My intuition tells me that the following statement is true, but I am not sure.
If there exists an $\epsilon > 0$ such that for all $\mathbf x \ne \mathbf x^*$ in an $\epsilon$-neighborhood of $\mathbf x^*$ the vector $\mathbf v(\mathbf x)$ has a negative projection on the displacement $\mathbf x - \mathbf x^*$ (i.e., $\mathbf v(\mathbf x) \cdot (\mathbf x - \mathbf x^*)<0 $), then $\mathbf x^*$ is attracting.
Maybe I am missing some additional necessary conditions... If this statement is true (or something close), that's a start... Can it be proved/disproved? Is this condition necessary and/or sufficient for an attractive node?

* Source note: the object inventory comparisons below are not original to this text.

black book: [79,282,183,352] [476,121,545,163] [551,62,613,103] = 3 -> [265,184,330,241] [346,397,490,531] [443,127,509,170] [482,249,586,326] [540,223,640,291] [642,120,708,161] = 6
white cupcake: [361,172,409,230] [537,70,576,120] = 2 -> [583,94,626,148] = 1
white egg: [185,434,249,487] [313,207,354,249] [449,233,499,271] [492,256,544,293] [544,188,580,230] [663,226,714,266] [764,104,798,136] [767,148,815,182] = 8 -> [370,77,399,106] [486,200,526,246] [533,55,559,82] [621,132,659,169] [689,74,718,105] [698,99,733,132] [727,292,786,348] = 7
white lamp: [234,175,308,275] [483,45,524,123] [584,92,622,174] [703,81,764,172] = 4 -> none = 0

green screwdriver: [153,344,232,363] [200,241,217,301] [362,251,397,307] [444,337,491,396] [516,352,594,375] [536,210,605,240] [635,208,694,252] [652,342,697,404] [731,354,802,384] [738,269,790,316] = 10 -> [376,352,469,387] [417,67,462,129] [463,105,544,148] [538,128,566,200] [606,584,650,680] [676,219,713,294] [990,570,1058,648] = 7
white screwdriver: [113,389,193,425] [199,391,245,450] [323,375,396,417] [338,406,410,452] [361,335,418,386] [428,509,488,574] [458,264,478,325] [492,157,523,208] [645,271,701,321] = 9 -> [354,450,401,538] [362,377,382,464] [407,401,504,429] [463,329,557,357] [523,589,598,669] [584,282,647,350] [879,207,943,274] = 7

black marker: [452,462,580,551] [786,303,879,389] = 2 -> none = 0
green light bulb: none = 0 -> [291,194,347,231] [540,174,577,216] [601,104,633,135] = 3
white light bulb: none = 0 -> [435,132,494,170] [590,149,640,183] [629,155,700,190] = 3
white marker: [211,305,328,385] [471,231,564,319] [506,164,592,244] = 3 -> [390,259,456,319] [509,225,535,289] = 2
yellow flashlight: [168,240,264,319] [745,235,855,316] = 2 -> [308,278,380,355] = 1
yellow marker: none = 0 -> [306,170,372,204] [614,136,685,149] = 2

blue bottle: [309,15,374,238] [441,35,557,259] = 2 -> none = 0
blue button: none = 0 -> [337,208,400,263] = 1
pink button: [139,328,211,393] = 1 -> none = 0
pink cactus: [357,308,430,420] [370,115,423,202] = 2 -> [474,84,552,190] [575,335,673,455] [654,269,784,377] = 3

Note: In a separate question I am searching for references on the topic of the stability of ODEs when the right-hand side is only Lipschitz continuous (but may not be differentiable). See https://mathoverflow.net/q/261439/16615.
Notice that if you consider the function $V(\mathbf x)=\|\mathbf x-\mathbf x^*\|^2$ taking the $2$-norm, for any solution $\mathbf x=\mathbf x(t)$ you have $$ \frac d{dt} V(\mathbf x)=2(\mathbf x-\mathbf x^*)\cdot \mathbf v(\mathbf x) $$ For example, if $(\mathbf x-\mathbf x^*)\cdot \mathbf v(\mathbf x)\le0$, then the solution $\mathbf x$ remains in a neighborhood of $\mathbf x^*$ and so it is stable. So your intuition is quite right.
On the other hand, for the same reason, it is difficult to find places where this type of problem is discussed at length since it is really a matter of either giving a condition such as yours or to use the specific form of each problem.